Sim. Como eu disse anteriormente a percussão afro-latina é um dos norteadores desse trabalho. No disco você vai encontrar um pouco de salsa, pop, rock, ritmos de candomblé e também do Congado. Isso tudo veio da música negra. Então, apesar de que alguns artistas que me influenciaram e influenciam, não serem negros, eles próprios foram influenciados por essa música.
Fico meio de sinuca quando falo sobre influências. É provável que eu esqueça sempre de alguém, né? Porque pra mim influências são todas as referências que têm feito parte da nossa própria história. E isso pode, inclusive, estar fora do universo da música.
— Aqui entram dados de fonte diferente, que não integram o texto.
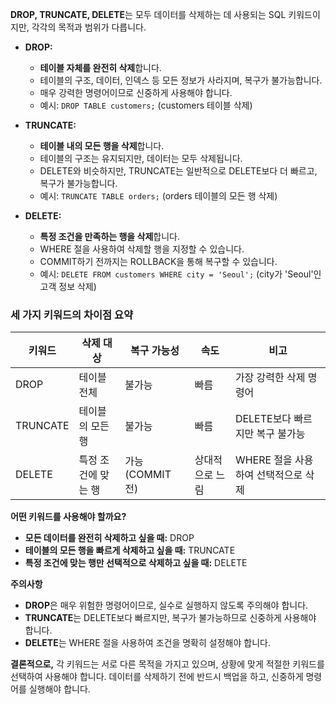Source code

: **DROP, TRUNCATE, DELETE**는 모두 데이터를 삭제하는 데 사용되는 SQL 키워드이지만, 각각의 목적과 범위가 다릅니다.

* **DROP:**
  * **테이블 자체를 완전히 삭제**합니다.
  * 테이블의 구조, 데이터, 인덱스 등 모든 정보가 사라지며, 복구가 불가능합니다.
  * 매우 강력한 명령어이므로 신중하게 사용해야 합니다.
  * 예시: `DROP TABLE customers;` (customers 테이블 삭제)

* **TRUNCATE:**
  * **테이블 내의 모든 행을 삭제**합니다.
  * 테이블의 구조는 유지되지만, 데이터는 모두 삭제됩니다.
  * DELETE와 비슷하지만, TRUNCATE는 일반적으로 DELETE보다 더 빠르고, 복구가 불가능합니다.
  * 예시: `TRUNCATE TABLE orders;` (orders 테이블의 모든 행 삭제)

* **DELETE:**
  * **특정 조건을 만족하는 행을 삭제**합니다.
  * WHERE 절을 사용하여 삭제할 행을 지정할 수 있습니다.
  * COMMIT하기 전까지는 ROLLBACK을 통해 복구할 수 있습니다.
  * 예시: `DELETE FROM customers WHERE city = 'Seoul';` (city가 'Seoul'인 고객 정보 삭제)

### 세 가지 키워드의 차이점 요약

| 키워드 | 삭제 대상 | 복구 가능성 | 속도 | 비고 |
|---|---|---|---|---|
| DROP | 테이블 전체 | 불가능 | 빠름 | 가장 강력한 삭제 명령어 |
| TRUNCATE | 테이블의 모든 행 | 불가능 | 빠름 | DELETE보다 빠르지만 복구 불가능 |
| DELETE | 특정 조건에 맞는 행 | 가능 (COMMIT 전) | 상대적으로 느림 | WHERE 절을 사용하여 선택적으로 삭제 |

**어떤 키워드를 사용해야 할까요?**

* **모든 데이터를 완전히 삭제하고 싶을 때:** DROP
* **테이블의 모든 행을 빠르게 삭제하고 싶을 때:** TRUNCATE
* **특정 조건에 맞는 행만 선택적으로 삭제하고 싶을 때:** DELETE

**주의사항**

* **DROP**은 매우 위험한 명령어이므로, 실수로 실행하지 않도록 주의해야 합니다.
* **TRUNCATE**는 DELETE보다 빠르지만, 복구가 불가능하므로 신중하게 사용해야 합니다.
* **DELETE**는 WHERE 절을 사용하여 조건을 명확히 설정해야 합니다.

**결론적으로,** 각 키워드는 서로 다른 목적을 가지고 있으며, 상황에 맞게 적절한 키워드를 선택하여 사용해야 합니다. 데이터를 삭제하기 전에 반드시 백업을 하고, 신중하게 명령어를 실행해야 합니다.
Mas talvez pra esse disco, se entendi bem sua pergunta, talvez eu possa falar um pouco sobre Dom Salvador, João Donato, - Martin, Medeski e Wood -, Letieres Leite, Moacir Santos, Jimmy Hendrix e alguns filmes e cineastas. Porque sinto O Mergulho como um álbum de paisagens sonoras. Acho que passa um pouco pelo que captei, entendo ou percebi no trabalho desses artistas. Mas entendo que devem haver outros nesse lugar da influência.
Phono: Por fim, com disco novo na praça quais são suas intenções futuras?
Esse disco foi viabilizado pela Lei Municipal de Incentivo à Cultura de BH. Importante mencionar esses dispositivos que viabilizam projetos culturais.
Então, em se tratando de dinheiro público, o primeiro a se fazer é, fazer uma prestação de contas correta.
Depois organizar todo material de fotos, áudio e vídeo gerados pelo projeto e aí sim circular com o show do Mergulho, que apesar de ser um show instrumental, relativamente simples - do ponto de vista de produção cultural - tem uma equipe relativamente grande, envolvendo som, luz, projeções do Qualq – que assina a direção visual do show e vizualizers disponibilizados nas minhas redes –, e também roadie e produção executiva, que nesse projeto foi feito pelo Elias Gibran, da Na Pele Produções.
Então, depois de organizado, o que o Mergulho quer é mergulhar em festivais, teatros e outros locais que possuam uma estrutura mínima pra que a gente possa apresentar esse show, que foi preparado com carinho, respeito e dedicação por mim e por todos os profissionais e as profissionais que me acompanham nesse trabalho. Enfim, O Mergulho quer é botar seu escafandro fluir os sons por aí.